[Dataset entries]
§ §

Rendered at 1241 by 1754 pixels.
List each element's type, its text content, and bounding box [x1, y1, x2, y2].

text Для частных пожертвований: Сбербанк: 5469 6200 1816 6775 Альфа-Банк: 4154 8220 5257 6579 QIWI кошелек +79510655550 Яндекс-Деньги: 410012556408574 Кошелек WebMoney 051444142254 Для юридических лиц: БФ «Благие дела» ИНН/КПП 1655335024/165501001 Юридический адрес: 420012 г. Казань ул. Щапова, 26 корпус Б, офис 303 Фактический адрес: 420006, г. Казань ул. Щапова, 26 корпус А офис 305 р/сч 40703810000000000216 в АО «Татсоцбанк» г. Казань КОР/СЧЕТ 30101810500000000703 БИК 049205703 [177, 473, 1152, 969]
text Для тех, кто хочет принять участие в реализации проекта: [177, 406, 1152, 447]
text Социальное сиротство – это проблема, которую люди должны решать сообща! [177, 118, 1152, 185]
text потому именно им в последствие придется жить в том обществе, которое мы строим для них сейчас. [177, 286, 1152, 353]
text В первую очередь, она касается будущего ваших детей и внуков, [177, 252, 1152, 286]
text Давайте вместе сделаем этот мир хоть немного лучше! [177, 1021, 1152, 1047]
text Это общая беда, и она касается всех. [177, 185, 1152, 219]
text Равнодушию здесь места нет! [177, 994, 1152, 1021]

§ §

_Work to complete_
Each entry should be written out again exactly, with no word left out.

_Output for this exercise_
Rendered at 1241 by 1754 pixels.
List each element's type, its text content, and bounding box [x1, y1, x2, y2].

text Для частных пожертвований: Сбербанк: 5469 6200 1816 6775 Альфа-Банк: 4154 8220 5257 6579 QIWI кошелек +79510655550 Яндекс-Деньги: 410012556408574 Кошелек WebMoney 051444142254 Для юридических лиц: БФ «Благие дела» ИНН/КПП 1655335024/165501001 Юридический адрес: 420012 г. Казань ул. Щапова, 26 корпус Б, офис 303 Фактический адрес: 420006, г. Казань ул. Щапова, 26 корпус А офис 305 р/сч 40703810000000000216 в АО «Татсоцбанк» г. Казань КОР/СЧЕТ 30101810500000000703 БИК 049205703 [177, 473, 1152, 969]
text Для тех, кто хочет принять участие в реализации проекта: [177, 406, 1152, 447]
text Социальное сиротство – это проблема, которую люди должны решать сообща! [177, 118, 1152, 185]
text потому именно им в последствие придется жить в том обществе, которое мы строим для них сейчас. [177, 286, 1152, 353]
text В первую очередь, она касается будущего ваших детей и внуков, [177, 252, 1152, 286]
text Давайте вместе сделаем этот мир хоть немного лучше! [177, 1021, 1152, 1047]
text Это общая беда, и она касается всех. [177, 185, 1152, 219]
text Равнодушию здесь места нет! [177, 994, 1152, 1021]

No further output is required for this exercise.